Heterogeneity in dynamic regulation of intracellular calcium in airway smooth muscle cells

Intracellular Ca²⁺([Ca²⁺](i)) regulation in smooth muscle involves multiple mechanisms such as second messengers and ion channels. intra- and inter-cellular heterogeneities in these mechanisms are likely, and will be reflected by heterogeneities in [Ca²⁺](i). In the present study, real-time confocal imaging was used to examine intracellular and intercellular heterogeneity in spontaneous Ca²⁺ sparks and acetylcholine-induced [Ca²⁺](i) oscillations in porcine tracheal smooth muscle (TSM) cells. Ca²⁺ sparks were highly localized to multiple (2-5) foci in a cell. Individual sparks displayed relatively constant rise times (14.5 ± 0.3% variance) and amplitudes (11.1 ± 0.2% variance), but across regions these attributes varied. The incidence of sparks was often coupled across adjacent regions (r² = 0.93 ± 0.04).
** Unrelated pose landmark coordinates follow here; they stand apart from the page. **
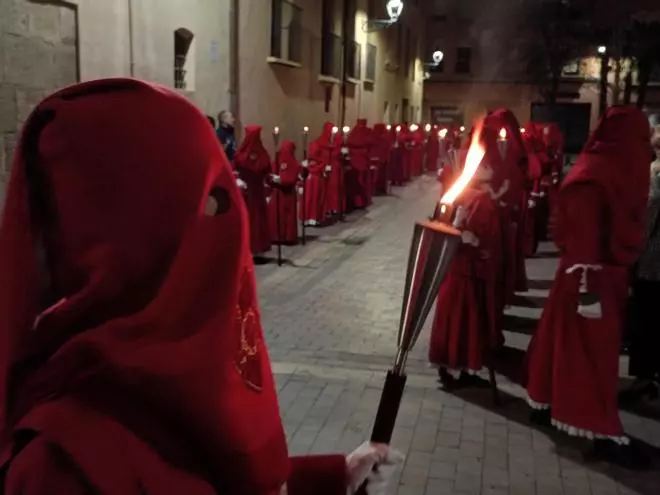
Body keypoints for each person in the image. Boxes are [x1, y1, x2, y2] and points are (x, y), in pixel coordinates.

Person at [0, 78, 404, 494]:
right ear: (136, 241)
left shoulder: (162, 378)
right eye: (208, 201)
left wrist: (334, 477)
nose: (228, 230)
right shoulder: (61, 469)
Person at [525, 106, 651, 469]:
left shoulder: (605, 171)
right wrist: (590, 295)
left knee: (559, 345)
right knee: (590, 358)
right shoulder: (594, 177)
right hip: (589, 280)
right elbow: (583, 241)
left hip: (594, 277)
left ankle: (545, 401)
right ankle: (599, 428)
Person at [430, 123, 505, 389]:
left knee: (466, 320)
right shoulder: (466, 197)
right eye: (486, 166)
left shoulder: (476, 196)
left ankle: (460, 366)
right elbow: (443, 224)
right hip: (463, 269)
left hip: (467, 268)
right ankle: (451, 366)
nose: (491, 170)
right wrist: (463, 235)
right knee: (459, 319)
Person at [624, 129, 660, 401]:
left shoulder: (655, 173)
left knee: (646, 317)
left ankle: (645, 377)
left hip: (652, 261)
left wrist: (632, 252)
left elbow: (648, 216)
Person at [234, 125, 273, 257]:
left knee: (254, 219)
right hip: (250, 191)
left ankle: (255, 248)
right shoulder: (260, 154)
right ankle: (251, 248)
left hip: (254, 190)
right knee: (252, 218)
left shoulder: (242, 153)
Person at [269, 140, 302, 245]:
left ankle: (287, 236)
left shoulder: (294, 164)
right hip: (278, 192)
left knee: (287, 215)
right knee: (278, 215)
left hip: (287, 192)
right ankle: (277, 236)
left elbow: (292, 179)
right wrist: (273, 179)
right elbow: (270, 174)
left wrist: (281, 180)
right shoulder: (277, 161)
Spark frequency was increased ~350% by ryanodine and caffeine, suggesting that they represent unitary Ca²⁺ release through ryanodine receptor (RyR) channels. In TSM cells, acetylcholine induced [Ca²⁺](i) oscillations that initiated from foci with the highest spark frequency. Results using β-escin-permeabilized TSM cells indicated that [Ca²⁺](i) oscillations also represent Ca²⁺ release through RyR channels. [Ca²⁺](i) oscillations displayed intracellular heterogeneity in amplitude (30 ± 4% variance) and intercellular heterogeneities in amplitude (100-800 nM) and frequency (5-35 per minute). Within a region, the amplitude and frequency of [Ca²⁺](i) oscillations were correlated to both acetylcholine concentration (R = -0.79 ± 0.04 for amplitude and 0.77 ± 0.05 for frequency) and basal [Ca²⁺](i) level (r = -0.94 ± 0.02 for amplitude and 0.84 ± 0.03 for frequency). Compared with TSM cells, acetylcholine-induced [Ca²⁺](i) oscillations in bronchial cells were slower and lower in amplitude. We conclude that intracellular and intercellular heterogeneity in [Ca²⁺](i) levels in airway smooth muscle reflects heterogeneities in Ca²⁺ regulatory mechanisms.